The opening salvo for the discussion in the second International Round Table was one to remember: “What has SI-DRIVE to show after four years of work?” A rightful question that our participants put to the SI-DRIVE team. And it shows that our final discussion was not organised to appease participants.
The Policy and Foresight Work Package in the SI-DRIVE project has been managing a large set of discussions with stakeholders and policy makers over the past three years. These discussions culminated in the final International Round Table for the project. Next to six participants from the SI-DRIVE consortium, some 19 policy makers, social innovators and other stakeholders participated. Six of the 19 policy makers come from the European Commission, European agencies or the European Parliament. We can say that all relevant policy levels (EU, national, regional and local) were present in the discussion.
The discussion was organised in such a way that the participants started with two discussions on how social innovations play a role in achieving social change in different policy fields and, secondly, how the nature of social innovation changes over time. Policy support for social innovation should build on the outcomes of our research work on both topics. Our 1000+ cases and our in-depth 82 case studies deliver building blocks for policy making.
The morning session resulted in the opinion that there is a role for social innovations to achieve social change, but that we should not be overly optimistic of possible impact. For the moment, the attention should be on more impact assessment of the role of these social innovations in social change. The limited impact of current social innovations is also the result of unclear policy (and other) support for social innovations. The SI-DRIVE results showed that social innovations are quite different in nature in the start-up, the scale-up (or as one of our SI-DRIVE partners says: share-up) and institutionalisation phase. The discussion hovered around the opinion if support is mainly needed in the start-up or scale-up phase. The end-result was that most participants expected that policy would mainly be effective in supporting scale-up: currently, too much effort is invested into start-ups. This is seen as wasted money and effort. We are not seeing enough social innovations getting to the institutionalisation phase. Therefore, we need to learn more about how to support these efforts. This not only requires more funds, but also a different attitude from policy makers. Policy makers currently easily accept that we need thirty failed rocket launches to get one into space. This attitude does not exist towards social innovations: social innovators need ‘instant karma’ and this makes it more difficult for them than rocket developers. They don’t get a lot of time to make their (social) innovations work.

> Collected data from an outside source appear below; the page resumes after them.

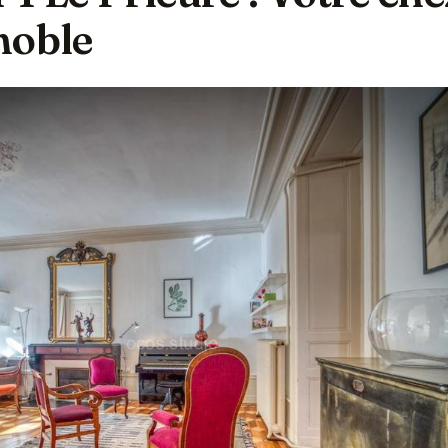
noble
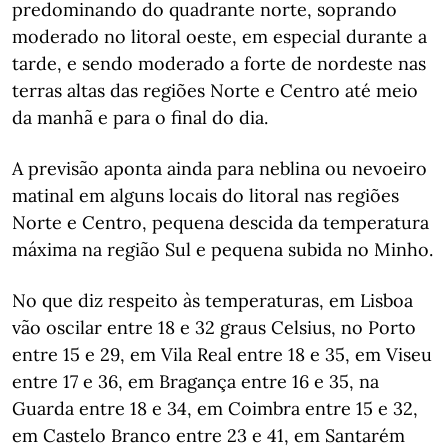
predominando do quadrante norte, soprando
moderado no litoral oeste, em especial durante a
tarde, e sendo moderado a forte de nordeste nas
terras altas das regiões Norte e Centro até meio
da manhã e para o final do dia.
A previsão aponta ainda para neblina ou nevoeiro
matinal em alguns locais do litoral nas regiões
Norte e Centro, pequena descida da temperatura
máxima na região Sul e pequena subida no Minho.
No que diz respeito às temperaturas, em Lisboa
vão oscilar entre 18 e 32 graus Celsius, no Porto
entre 15 e 29, em Vila Real entre 18 e 35, em Viseu
entre 17 e 36, em Bragança entre 16 e 35, na
Guarda entre 18 e 34, em Coimbra entre 15 e 32,
em Castelo Branco entre 23 e 41, em Santarém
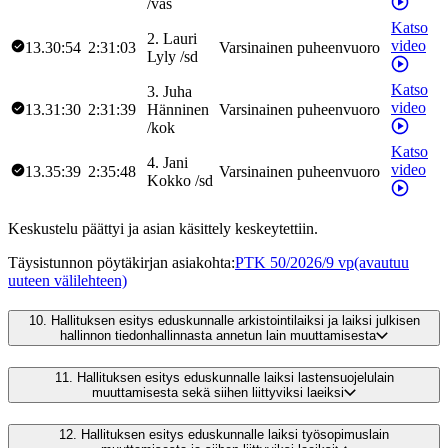
/
vas
Katso
2
.
Lauri
video
13.30:54
2:31:03
Varsinainen puheenvuoro
Lyly
/
sd
Katso
3
.
Juha
video
13.31:30
2:31:39
Hänninen
Varsinainen puheenvuoro
/
kok
Katso
4
.
Jani
video
13.35:39
2:35:48
Varsinainen puheenvuoro
Kokko
/
sd
Keskustelu päättyi ja asian käsittely keskeytettiin.
Täysistunnon pöytäkirjan asiakohta
:
PTK 50/2026/9 vp
(avautuu
uuteen välilehteen)
10.
Hallituksen esitys eduskunnalle arkistointilaiksi ja laiksi julkisen
hallinnon tiedonhallinnasta annetun lain muuttamisesta
11.
Hallituksen esitys eduskunnalle laiksi lastensuojelulain
muuttamisesta sekä siihen liittyviksi laeiksi
12.
Hallituksen esitys eduskunnalle laiksi työsopimuslain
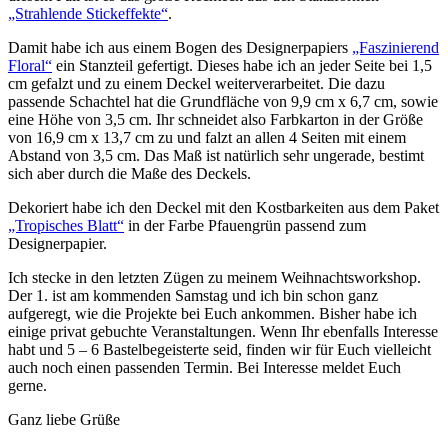
„Strahlende Stickeffekte“
.
Damit habe ich aus einem Bogen des Designerpapiers
„Faszinierend
Floral“
ein Stanzteil gefertigt. Dieses habe ich an jeder Seite bei 1,5
cm gefalzt und zu einem Deckel weiterverarbeitet. Die dazu
passende Schachtel hat die Grundfläche von 9,9 cm x 6,7 cm, sowie
eine Höhe von 3,5 cm. Ihr schneidet also Farbkarton in der Größe
von 16,9 cm x 13,7 cm zu und falzt an allen 4 Seiten mit einem
Abstand von 3,5 cm. Das Maß ist natürlich sehr ungerade, bestimt
sich aber durch die Maße des Deckels.
Dekoriert habe ich den Deckel mit den Kostbarkeiten aus dem Paket
„Tropisches Blatt“
in der Farbe Pfauengrün passend zum
Designerpapier.
Ich stecke in den letzten Zügen zu meinem Weihnachtsworkshop.
Der 1. ist am kommenden Samstag und ich bin schon ganz
aufgeregt, wie die Projekte bei Euch ankommen. Bisher habe ich
einige privat gebuchte Veranstaltungen. Wenn Ihr ebenfalls Interesse
habt und 5 – 6 Bastelbegeisterte seid, finden wir für Euch vielleicht
auch noch einen passenden Termin. Bei Interesse meldet Euch
gerne.
Ganz liebe Grüße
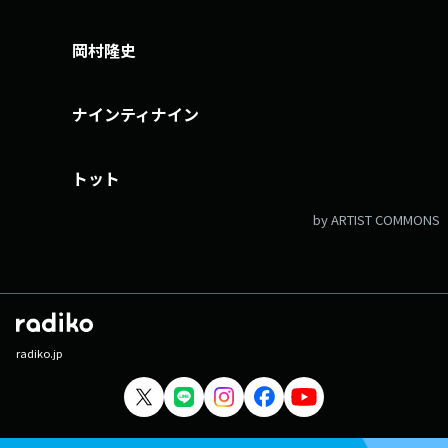
岡村隆史
ナインティナイン
トット
by ARTIST COMMONS
radiko.jp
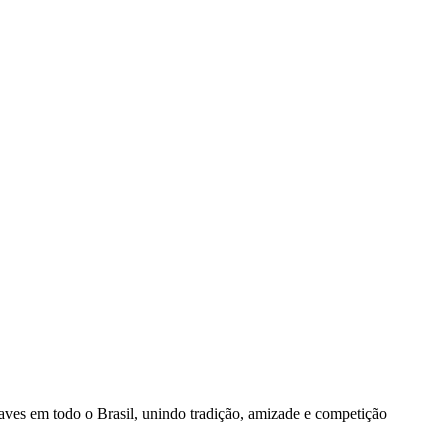
aves em todo o Brasil, unindo tradição, amizade e competição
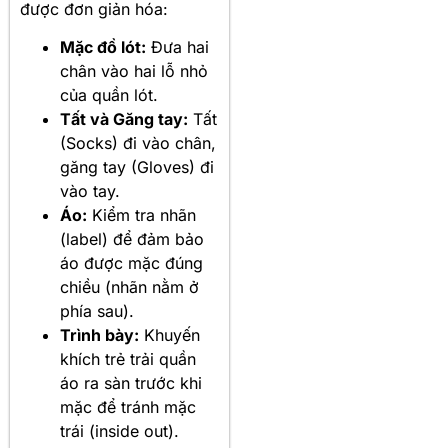
được đơn giản hóa:
Mặc đồ lót:
Đưa hai
chân vào hai lỗ nhỏ
của quần lót.
Tất và Găng tay:
Tất
(Socks) đi vào chân,
găng tay (Gloves) đi
vào tay.
Áo:
Kiểm tra nhãn
(label) để đảm bảo
áo được mặc đúng
chiều (nhãn nằm ở
phía sau).
Trình bày:
Khuyến
khích trẻ trải quần
áo ra sàn trước khi
mặc để tránh mặc
trái (inside out).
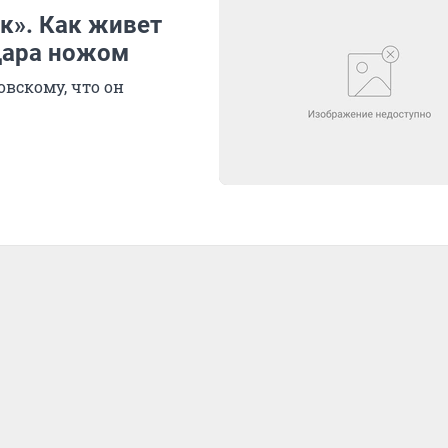
к». Как живет
дара ножом
овскому, что он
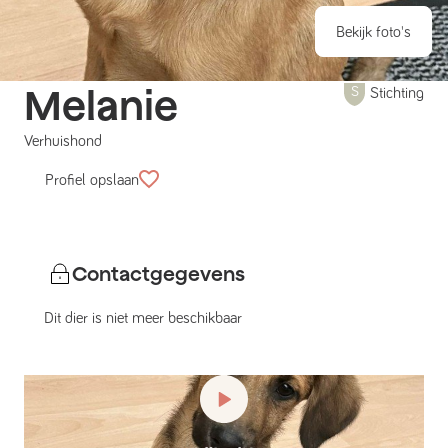
Bekijk foto's
Melanie
Stichting
Verhuishond
Profiel opslaan
Contactgegevens
Dit dier is niet meer beschikbaar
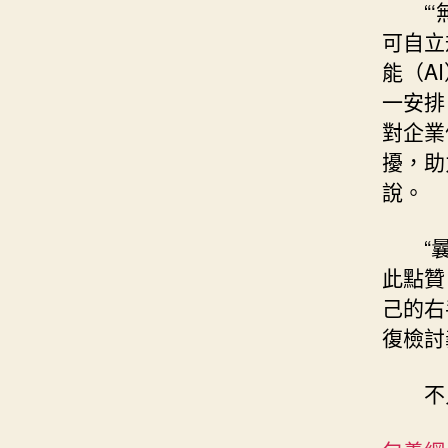
“
可自立
能（A
一安排
對企業
擾，助
說。
“
此點贊
己的右
復檢討
不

These first discussions were a fruitful base for the third step in the programme: Which policy options do policy makers then have to support social innovations? The SI-DRIVE team had already delivered a research note to the participants in whom they showed that a combination of ten actions is needed from policy makers and other stakeholders. The aim of the afternoon workshop was to work in two groups to find out which combination of measures is most effective for solving two social innovation cases.
These three steps were helpful for bringing the whole group to a final discussion about which multi-level policy support (EU, national, local) is fruitful for supporting social innovations to scale-up. To make the policy positions as explicit as possible, EU-level actors were positioned against other policy level actors. The outcome of this ‘fish-bowl type of discussion’ was that the EU surely can help in delivering more resources (for example through EASI and ESF), but that it is equally important to deliver better concepts, information and examples of social innovations. The support should be focused on the scale-up phase, aiming to eliminate barriers for social innovation (for example regulations), changing the power structure blocking progress, and creating a broad support system (ecosystem). Of course, collaboration with national governments should be central in this.
To what degree is this then new, as the starting question was for the day? Well, the SI-DRIVE team is not easily put on its defensive. Just a couple of statements cannot show all of the significant outcomes of the project. This would be misrepresenting all of the results achieved. But just consider this: The dominant public view on social innovations is that such innovations should all finish up in the market-place. The current public opinion is that all social support innovations eventually should end-up as Uber. This may surely be the case for some social innovations, but the SI-DRIVE results show that the reality of social innovation is very heterogeneous. This diverse reality requires a broad set of actions from policy makers. Our projects points out the main directions for such support. SI-DRIVE is not content with the “it-depends” answer, but you need to make the effort to learn about our results. Good answer? Happy to hear your opinion!